Bugün 2 Kasım 2017. Balfour Deklarasyonu'nun 100. Yıldönümü. Bu deklarasyon İngiltere'nin utanç vesikasıdır. İngiltere bu deklarasyondan ötürü öncelikle başta Filistin halkı olmak üzere bütün Ortadoğu halklarından ve bütün insanlıktan özür dilemelidir.Siyonist İsrail'in bölgeye adım adım yerleşmesine yardımcı olan, dolayısıyla İsrail'in döktüğü kana ortak olan ve Filistinlileri kendi topraklarında adeta sığınmacı pozisyonuna düşüren ve birçok Filistinlinin o toprakları terk etmesinde başrolü oynayan İngiltere, bu sorumluluğun manevi bedelini ödeyemeyecektir ancak mutlaka bunun maddi bedelini ödemelidir. Filistin halkına yıkımın bedelini tazminat olarak vermelidir. Diğer taraftan işgalci İsrail'i tanımanın bölgede çatışma ve kaosu durdurmadığı, kan ve gözyaşını dindirmediği aşikardır. İngiltere, 100 yıl önce yaptığı bu büyük yanlıştan dönmek istiyorsa Filistin halkının haklı mücadelesine destek vermeli, Filistin devletini tanımalı, İsrail'in işgal ettiği tüm topraklardan çekilmesini beyan etmelidir. İşgalci İsrail'in Filistin halkının topraklarındaki varlığı bir problemdir.

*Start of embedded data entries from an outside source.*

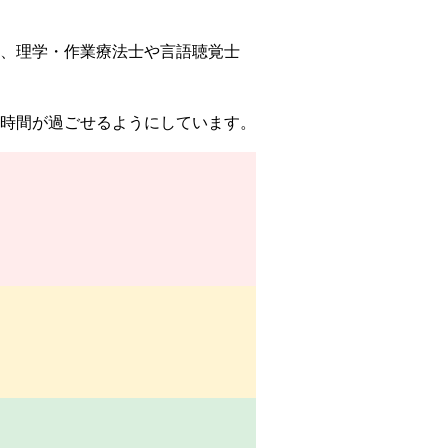
、理学・作業療法士や言語聴覚士
の時間が過ごせるようにしています。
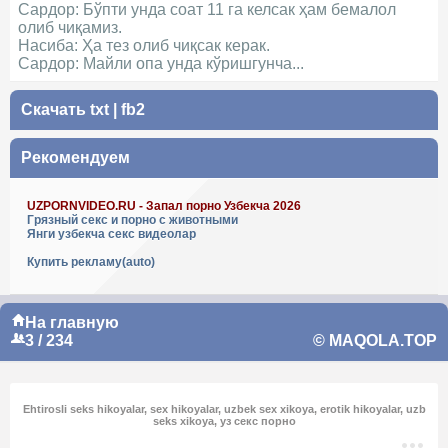
Сардор: Бўпти унда соат 11 га келсак ҳам бемалол
олиб чиқамиз.
Насиба: Ҳа тез олиб чиқсак керак.
Сардор: Майли опа унда кўришгунча...
Скачать
txt
|
fb2
Рекомендуем
UZPORNVIDEO.RU - Запал порно Узбекча 2026
Грязный секс и порно с животными
Янги узбекча секс видеолар
Купить рекламу(auto)
На главную
3 / 234
© MAQOLA.TOP
Ehtirosli seks hikoyalar, sex hikoyalar, uzbek sex xikoya, erotik hikoyalar, uzb
seks xikoya, уз секс порно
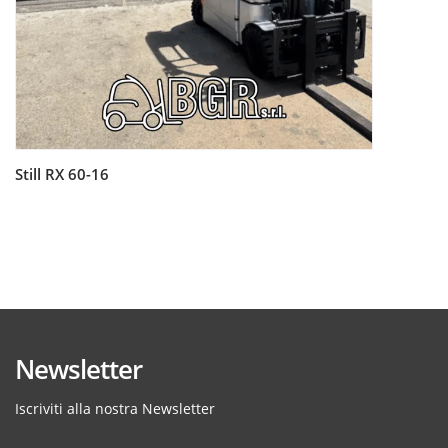
Still RX 60-16
Leggi tutto
Newsletter
Iscriviti alla nostra Newsletter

Filistin halkının yaşadığı dram demokrasi, insan hakları ve özgürlüklerden bahseden İngiltere'nin sorumluluğudur. Filistin sorunu çözülmeden bu coğrafyaya barış gelmez. Filistin halkı özgürlüğüne kavuşmadan bu coğrafyaya barış gelmez. Filistin halkı topraklarına kavuşmadan bu coğrafyaya barış gelmez. Biz bugün İngiltere Büyükelçiliğinin (konsolosluğunun) önündeyiz. Çünkü Balfour Deklarasyonu'nun 100. Yılında İngiltere bu utanç vesikasının yükünü omuzlarından atmalıdır. Biz bugün İngiltere Büyükelçiliğinin (konsolosluğunun) önündeyiz. Çünkü tüm insanlığa baş belası olan Siyonist İsrail'e hamilik yapan İngiltere'dir.Biz bugün İngiltere Büyükelçiliğinin (konsolosluğunun) önündeyiz. Çünkü Filistin halkının topraklarının gasp edilmesinin hesabını önce İngiltere vermelidir. Biz bugün buradayız. Çünkü Filistin halkı yalnız değildir. Çünkü Kudüs yalnız değildir. İşgal ebediyen sürmeyecektir. Zulüm ebediyen sürmeyecektir. Zafer inananlarındır ve zafer yakıdır!